=== What you have to do ===
For each entry below, write an exact copy and leave out the images.

[[ Data for this task, beginning ]]

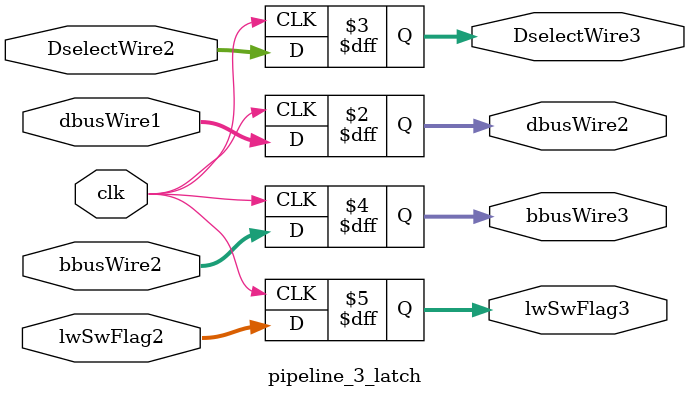
<source format=v>
module pipeline_3_latch(clk, dbusWire1, DselectWire2, bbusWire2, lwSwFlag2, dbusWire2, DselectWire3,bbusWire3,lwSwFlag3);
  input clk;
  input [31:0] dbusWire1, DselectWire2, bbusWire2;
  input [1:0] lwSwFlag2;
  output [31:0] dbusWire2, DselectWire3, bbusWire3;
  output [1:0] lwSwFlag3;
  reg [31:0] dbusWire2, DselectWire3, bbusWire3;
  reg [1:0] lwSwFlag3;
  always @(posedge clk) begin
    dbusWire2 = dbusWire1;
    DselectWire3 = DselectWire2;
    bbusWire3 = bbusWire2;
    lwSwFlag3 = lwSwFlag2;
  end
endmodule
</source>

[[ Data for this task, end ]]

=== Worked solution ===
<source format=v>
module pipeline_3_latch(clk, dbusWire1, DselectWire2, bbusWire2, lwSwFlag2, dbusWire2, DselectWire3,bbusWire3,lwSwFlag3);
  input clk;
  input [31:0] dbusWire1, DselectWire2, bbusWire2;
  input [1:0] lwSwFlag2;
  output [31:0] dbusWire2, DselectWire3, bbusWire3;
  output [1:0] lwSwFlag3;
  reg [31:0] dbusWire2, DselectWire3, bbusWire3;
  reg [1:0] lwSwFlag3;
  always @(posedge clk) begin
    dbusWire2 = dbusWire1;
    DselectWire3 = DselectWire2;
    bbusWire3 = bbusWire2;
    lwSwFlag3 = lwSwFlag2;
  end
endmodule
</source>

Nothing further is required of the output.